El comportamiento del consumidor no cambia de forma repentina. Cambia de forma gradual, y solo resulta evidente en retrospectiva. Nuestra ventaja como analistas es que los patrones se consolidan antes de que el mercado los interprete. Los datos los ven antes.

Este análisis recoge patrones identificados en más de cuarenta campañas ejecutadas durante 2024 en los sectores de gran consumo, servicios y retail. No es un pronóstico. Es una lectura de señales que ya están presentes.

La atención como activo escaso

El dato más consistente a lo largo de 2024 fue la caída continua en la tasa de apertura de comunicaciones de marca en todos los canales. Email, notificaciones push, mensajes directos en redes: el consumidor abre menos, hace clic menos, tolera menos interrupción.

No es que el consumidor sea más escéptico que antes. Es que su umbral de irrelevancia es más bajo. Si el mensaje no es pertinente en los primeros segundos, desaparece.

Lo que esto significa para 2025: la segmentación dejará de ser una ventaja competitiva para convertirse en el precio de entrada. Las marcas que no personalicen no fracasarán de forma dramática. Simplemente dejarán de ser vistas.

El retorno de la compra meditada

En las categorías de ticket alto, observamos en 2024 un alargamiento del ciclo de decisión. El consumidor que en 2022 compraba un electrodoméstico o un viaje con dos o tres interacciones previas, en 2024 necesitó entre seis y nueve antes de decidir.

La hipótesis es económica: cuando la incertidumbre percibida es alta, las decisiones de gasto significativo se ralentizan y se informan más. El consumidor busca más comparativas, lee más reseñas, contrasta más fuentes.

Para las marcas, esto tiene una implicación directa: el contenido informativo de largo alcance vuelve a tener valor. No el contenido de entretenimiento. El contenido que ayuda a tomar decisiones mejores: comparativas, guías, análisis de producto. Las marcas que invirtieron en ese tipo de contenido en 2024 observaron mejoras significativas en su tasa de conversión en la parte baja del embudo.

La lealtad como comportamiento, no como sentimiento

Uno de los hallazgos más relevantes de nuestros análisis fue la disociación entre lo que los consumidores dicen sobre sus marcas favoritas y lo que hacen cuando enfrentan una decisión de compra real.

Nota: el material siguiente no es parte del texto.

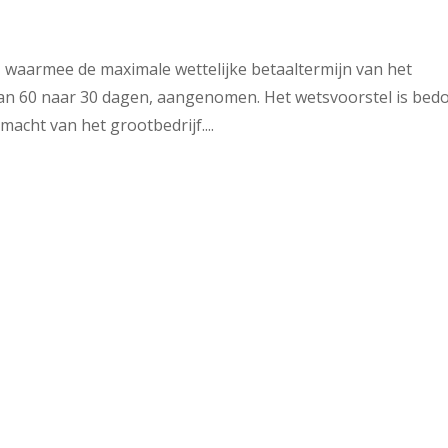
 waarmee de maximale wettelijke betaaltermijn van het
van 60 naar 30 dagen, aangenomen. Het wetsvoorstel is bed
cht van het grootbedrijf....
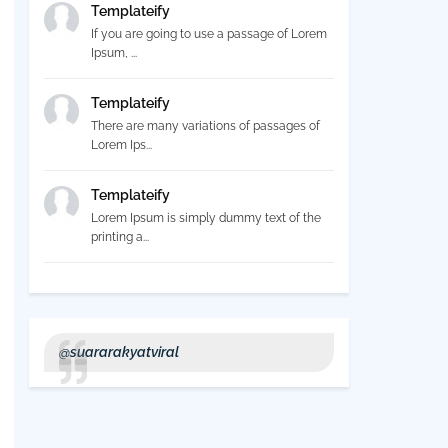
Templateify
If you are going to use a passage of Lorem
Ipsum, ...
Templateify
There are many variations of passages of
Lorem Ips...
Templateify
Lorem Ipsum is simply dummy text of the
printing a...
@suararakyatviral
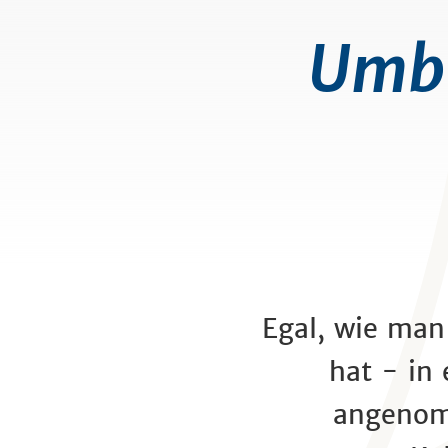
Umba
Egal, wie man
hat - in 
angenomm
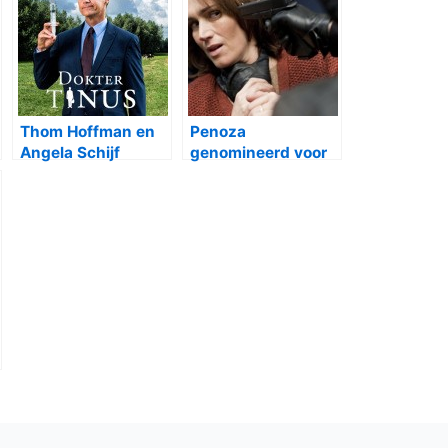
Thom Hoffman en
Penoza
Angela Schijf
genomineerd voor
winnen Zilveren
Gouden
Televiziersterren
Televizierring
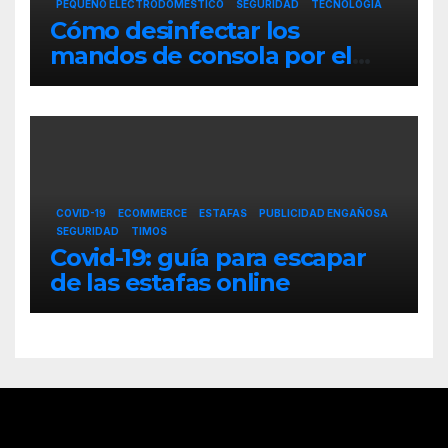
PEQUEÑO ELECTRODOMÉSTICO
SEGURIDAD
TECNOLOGÍA
Cómo desinfectar los
mandos de consola por el
coronavirus
COVID-19
ECOMMERCE
ESTAFAS
PUBLICIDAD ENGAÑOSA
SEGURIDAD
TIMOS
Covid-19: guía para escapar
de las estafas online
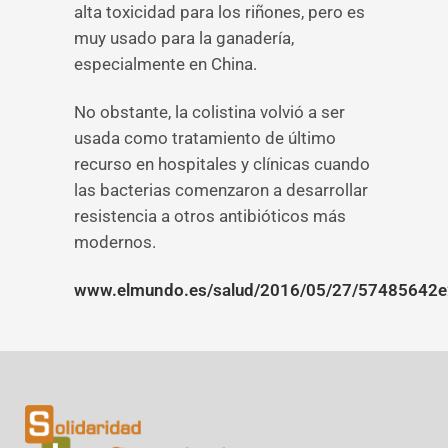
alta toxicidad para los riñones, pero es
muy usado para la ganadería,
especialmente en China.
No obstante, la colistina volvió a ser
usada como tratamiento de último
recurso en hospitales y clínicas cuando
las bacterias comenzaron a desarrollar
resistencia a otros antibióticos más
modernos.
www.elmundo.es/salud/2016/05/27/57485642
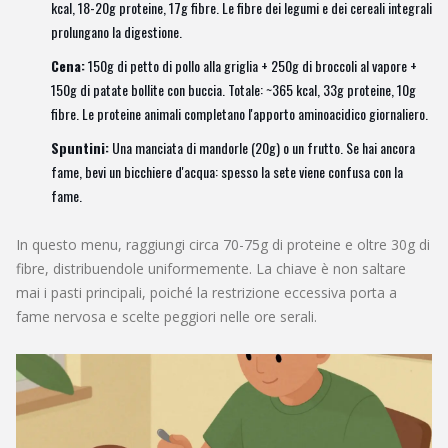
kcal, 18-20g proteine, 17g fibre. Le fibre dei legumi e dei cereali integrali
prolungano la digestione.
Cena:
150g di petto di pollo alla griglia + 250g di broccoli al vapore +
150g di patate bollite con buccia. Totale: ~365 kcal, 33g proteine, 10g
fibre. Le proteine animali completano l'apporto aminoacidico giornaliero.
Spuntini:
Una manciata di mandorle (20g) o un frutto. Se hai ancora
fame, bevi un bicchiere d'acqua: spesso la sete viene confusa con la
fame.
In questo menu, raggiungi circa 70-75g di proteine e oltre 30g di
fibre, distribuendole uniformemente. La chiave è non saltare
mai i pasti principali, poiché la restrizione eccessiva porta a
fame nervosa e scelte peggiori nelle ore serali.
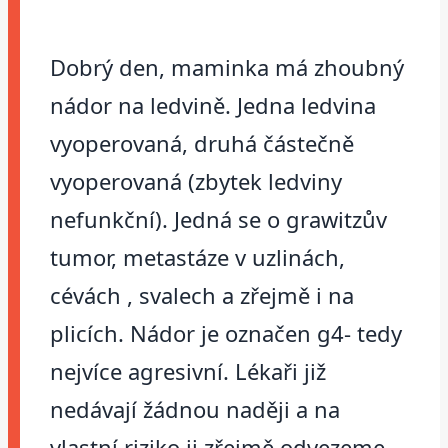
Dobrý den, maminka má zhoubný
nádor na ledvině. Jedna ledvina
vyoperovaná, druhá částečně
vyoperovaná (zbytek ledviny
nefunkční). Jedná se o grawitzův
tumor, metastáze v uzlinách,
cévách , svalech a zřejmě i na
plicích. Nádor je označen g4- tedy
nejvíce agresivní. Lékaři již
nedávají žádnou naději a na
vlastní riziko ji zřejmě odvezeme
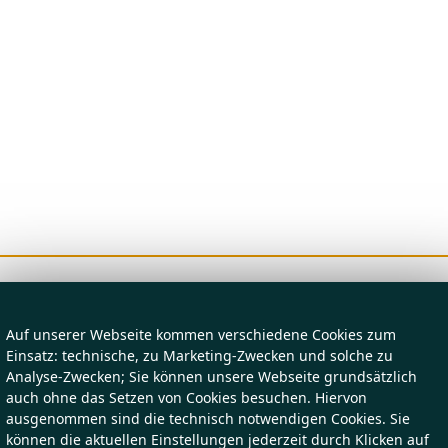
Auf unserer Webseite kommen verschiedene Cookies zum
Einsatz: technische, zu Marketing-Zwecken und solche zu
Analyse-Zwecken; Sie können unsere Webseite grundsätzlich
auch ohne das Setzen von Cookies besuchen. Hiervon
ausgenommen sind die technisch notwendigen Cookies. Sie
können die aktuellen Einstellungen jederzeit durch Klicken auf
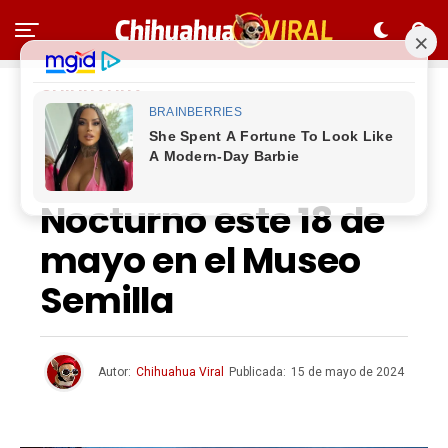
CHIHUAHUA
Lleva a tu pequeño
al Recorrido
Nocturno este 18 de
mayo en el Museo
Semilla
Autor:
Chihuahua Viral
Publicada:
15 de mayo de 2024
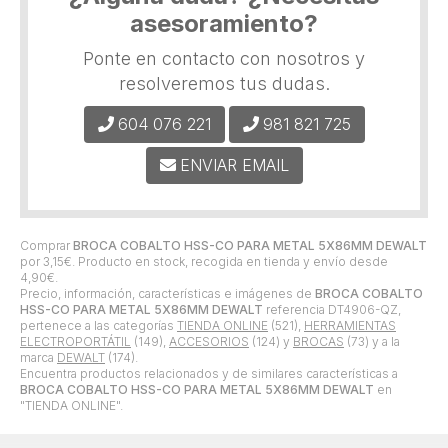
asesoramiento?
Ponte en contacto con nosotros y
resolveremos tus dudas.
604 076 221
981 821 725
ENVIAR EMAIL
Comprar
BROCA COBALTO HSS-CO PARA METAL 5X86MM DEWALT
por
3,15
€
. Producto en stock, recogida en tienda y envío desde
4,90
€
.
Precio, información, características e imágenes de
BROCA COBALTO
HSS-CO PARA METAL 5X86MM DEWALT
referencia DT4906-QZ,
pertenece a las categorías
TIENDA ONLINE
(521),
HERRAMIENTAS
ELECTROPORTÁTIL
(149),
ACCESORIOS
(124) y
BROCAS
(73) y a la
marca
DEWALT
(174).
Encuentra productos relacionados y de similares características a
BROCA COBALTO HSS-CO PARA METAL 5X86MM DEWALT
en
"TIENDA ONLINE".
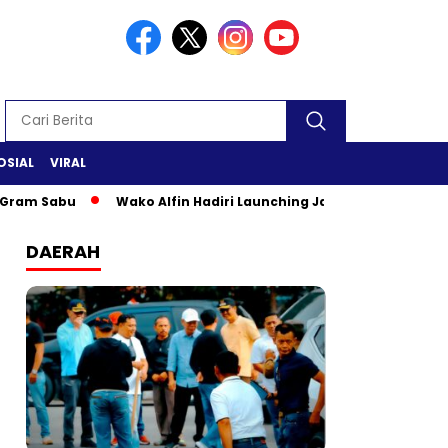
OSIAL
VIRAL
Sabu
Wako Alfin Hadiri Launching Jambi Elok Nian & Jambi 
DAERAH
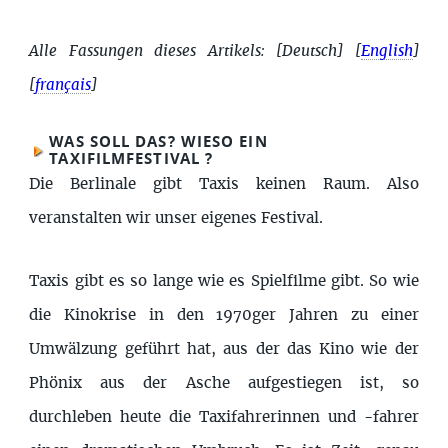
Alle Fassungen dieses Artikels:
[Deutsch]
[
English
]
[
français
]
WAS SOLL DAS? WIESO EIN
TAXIFILMFESTIVAL ?
Die Berlinale gibt Taxis keinen Raum. Also
veranstalten wir unser eigenes Festival.
Taxis gibt es so lange wie es Spielfilme gibt. So wie
die Kinokrise in den 1970ger Jahren zu einer
Umwälzung geführt hat, aus der das Kino wie der
Phönix aus der Asche aufgestiegen ist, so
durchleben heute die Taxifahrerinnen und -fahrer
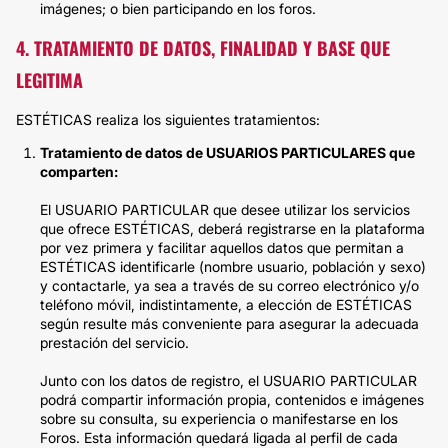
imágenes; o bien participando en los foros.
4. TRATAMIENTO DE DATOS, FINALIDAD Y BASE QUE
LEGITIMA
ESTÉTICAS realiza los siguientes tratamientos:
Tratamiento de datos de USUARIOS PARTICULARES que
comparten:
El USUARIO PARTICULAR que desee utilizar los servicios
que ofrece ESTÉTICAS, deberá registrarse en la plataforma
por vez primera y facilitar aquellos datos que permitan a
ESTÉTICAS identificarle (nombre usuario, población y sexo)
y contactarle, ya sea a través de su correo electrónico y/o
teléfono móvil, indistintamente, a elección de ESTÉTICAS
según resulte más conveniente para asegurar la adecuada
prestación del servicio.
Junto con los datos de registro, el USUARIO PARTICULAR
podrá compartir información propia, contenidos e imágenes
sobre su consulta, su experiencia o manifestarse en los
Foros. Esta información quedará ligada al perfil de cada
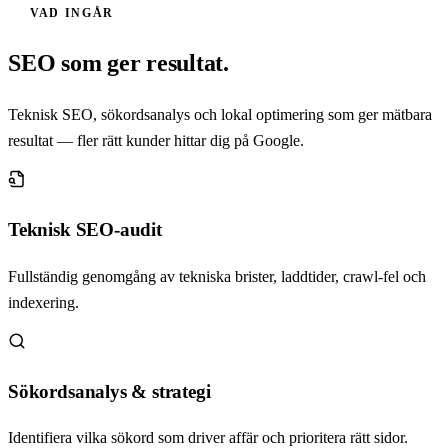
VAD INGÅR
SEO som ger resultat.
Teknisk SEO, sökordsanalys och lokal optimering som ger mätbara
resultat — fler rätt kunder hittar dig på Google.
Teknisk SEO-audit
Fullständig genomgång av tekniska brister, laddtider, crawl-fel och
indexering.
Sökordsanalys & strategi
Identifiera vilka sökord som driver affär och prioritera rätt sidor.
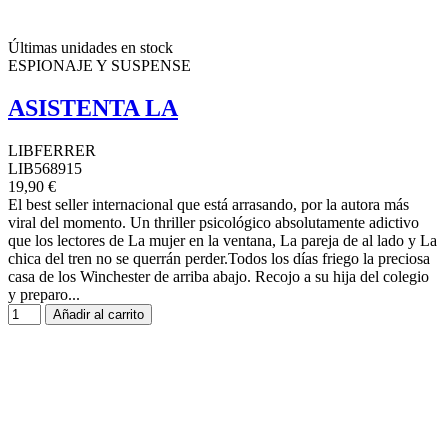
Últimas unidades en stock
ESPIONAJE Y SUSPENSE
ASISTENTA LA
LIBFERRER
LIB568915
19,90 €
El best seller internacional que está arrasando, por la autora más
viral del momento. Un thriller psicológico absolutamente adictivo
que los lectores de La mujer en la ventana, La pareja de al lado y La
chica del tren no se querrán perder.Todos los días friego la preciosa
casa de los Winchester de arriba abajo. Recojo a su hija del colegio
y preparo...
Añadir al carrito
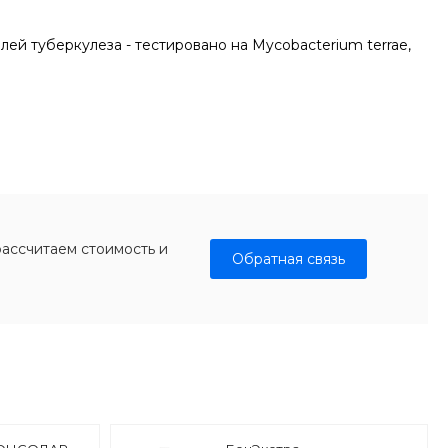
ей туберкулеза - тестировано на Mycobacterium terrae,
рассчитаем стоимость и
Обратная связь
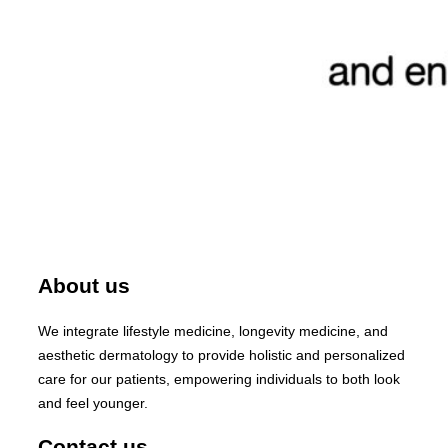
About us
We integrate lifestyle medicine, longevity medicine, and
aesthetic dermatology to provide holistic and personalized
care for our patients, empowering individuals to both look
and feel younger.
Contact us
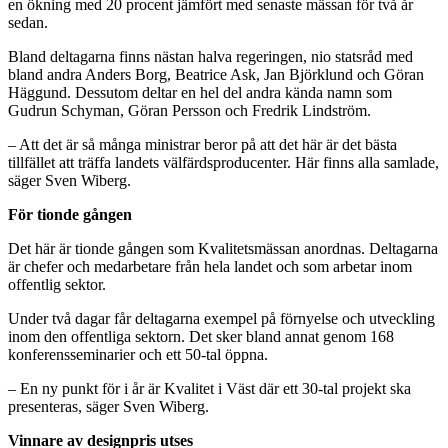
en ökning med 20 procent jämfört med senaste mässan för två år
sedan.
Bland deltagarna finns nästan halva regeringen, nio statsråd med
bland andra Anders Borg, Beatrice Ask, Jan Björklund och Göran
Häggund. Dessutom deltar en hel del andra kända namn som
Gudrun Schyman, Göran Persson och Fredrik Lindström.
– Att det är så många ministrar beror på att det här är det bästa
tillfället att träffa landets välfärdsproducenter. Här finns alla samlade,
säger Sven Wiberg.
För tionde gången
Det här är tionde gången som Kvalitetsmässan anordnas. Deltagarna
är chefer och medarbetare från hela landet och som arbetar inom
offentlig sektor.
Under två dagar får deltagarna exempel på förnyelse och utveckling
inom den offentliga sektorn. Det sker bland annat genom 168
konferensseminarier och ett 50-tal öppna.
– En ny punkt för i år är Kvalitet i Väst där ett 30-tal projekt ska
presenteras, säger Sven Wiberg.
Vinnare av designpris utses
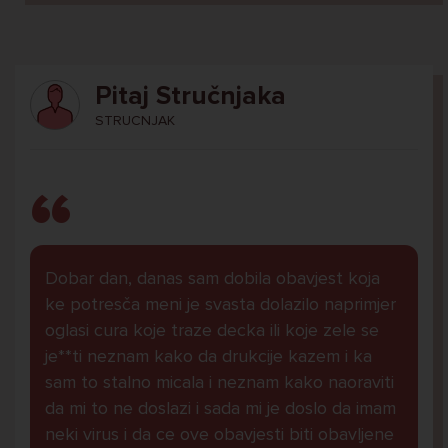
Pitaj Stručnjaka
STRUCNJAK
Dobar dan, danas sam dobila obavjest koja
ke potresča meni je svasta dolazilo naprimjer
oglasi cura koje traze decka ili koje zele se
je**ti neznam kako da drukcije kazem i ka
sam to stalno micala i neznam kako naoraviti
da mi to ne doslazi i sada mi je doslo da imam
neki virus i da ce ove obavjesti biti obavljene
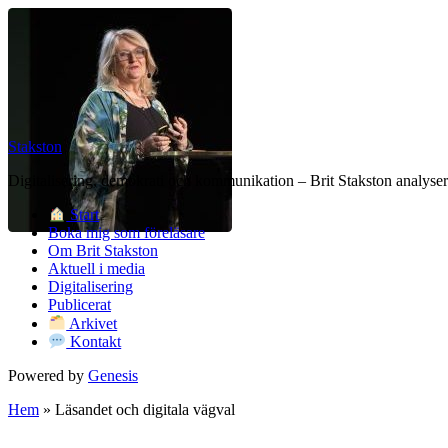
Stakston
Digitalisering, demokrati och kommunikation – Brit Stakston analysera
Start
Boka mig som föreläsare
Om Brit Stakston
Aktuell i media
Digitalisering
Publicerat
Arkivet
Kontakt
Powered by
Genesis
Hem
»
Läsandet och digitala vägval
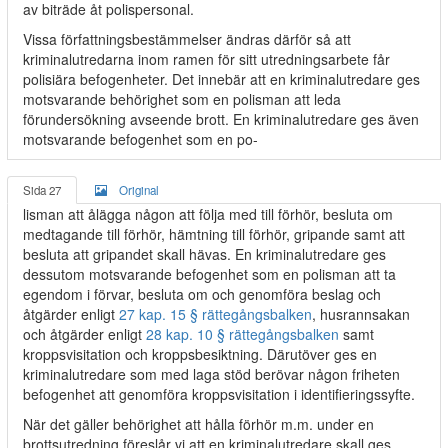
av biträde åt polispersonal.
Vissa författningsbestämmelser ändras därför så att
kriminalutredarna inom ramen för sitt utredningsarbete får
polisiära befogenheter. Det innebär att en kriminalutredare ges
motsvarande behörighet som en polisman att leda
förundersökning avseende brott. En kriminalutredare ges även
motsvarande befogenhet som en po-
Sida 27
Original
lisman att ålägga någon att följa med till förhör, besluta om
medtagande till förhör, hämtning till förhör, gripande samt att
besluta att gripandet skall hävas. En kriminalutredare ges
dessutom motsvarande befogenhet som en polisman att ta
egendom i förvar, besluta om och genomföra beslag och
åtgärder enligt
27 kap. 15 § rättegångsbalken
, husrannsakan
och åtgärder enligt
28 kap. 10 § rättegångsbalken
samt
kroppsvisitation och kroppsbesiktning. Därutöver ges en
kriminalutredare som med laga stöd berövar någon friheten
befogenhet att genomföra kroppsvisitation i identifieringssyfte.
När det gäller behörighet att hålla förhör m.m. under en
brottsutredning föreslår vi att en kriminalutredare skall ges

En encuestas de brand equity, las marcas establecidas siguen recibiendo puntuaciones altas en preferencia declarada. En datos de transacciones, esa preferencia se evaporaba con frecuencia ante una oferta de precio o una experiencia de compra más conveniente.

La lealtad real no es un estado emocional. Es un comportamiento repetido ante condiciones comparables. Y ese comportamiento, en 2024, mostró ser más frágil de lo que los indicadores de marca tradicionales sugerían.

Para 2025, las marcas que confíen en su equity histórico sin reforzarlo con propuesta de valor tangible en cada interacción verán erosionarse su cuota de clientes recurrentes más rápido de lo esperado.

Canales: lo que creció y lo que se estancó

En términos de eficiencia de adquisición, 2024 consolidó una jerarquía que no conviene ignorar.

El email marketing, correctamente segmentado y con contenido relevante, siguió siendo el canal con mejor ratio de inversión-retorno en prácticamente todas las categorías que analizamos. Las marcas que lo abandonaron en favor de plataformas de pago lo están reconsiderando.

La búsqueda pagada mantuvo su eficiencia en intención alta, pero el coste por clic continuó su tendencia alcista en todas las categorías competidas. Sin una estrategia de contenido orgánico que lo complemente, el coste de adquisición vía paid search seguirá aumentando en 2025.

Las redes sociales, medidas por contribución incremental real al negocio, mostraron resultados más heterogéneos de lo que el optimismo habitual del sector reconoce.

La lectura de conjunto

El consumidor de 2025 no es radicalmente distinto al de 2024. Pero es más exigente con la relevancia, más pausado en decisiones de valor y más volátil en su comportamiento de fidelidad de lo que los modelos de marca tradicionales anticipan.

Los datos ya lo decían. La pregunta es quién los estaba leyendo.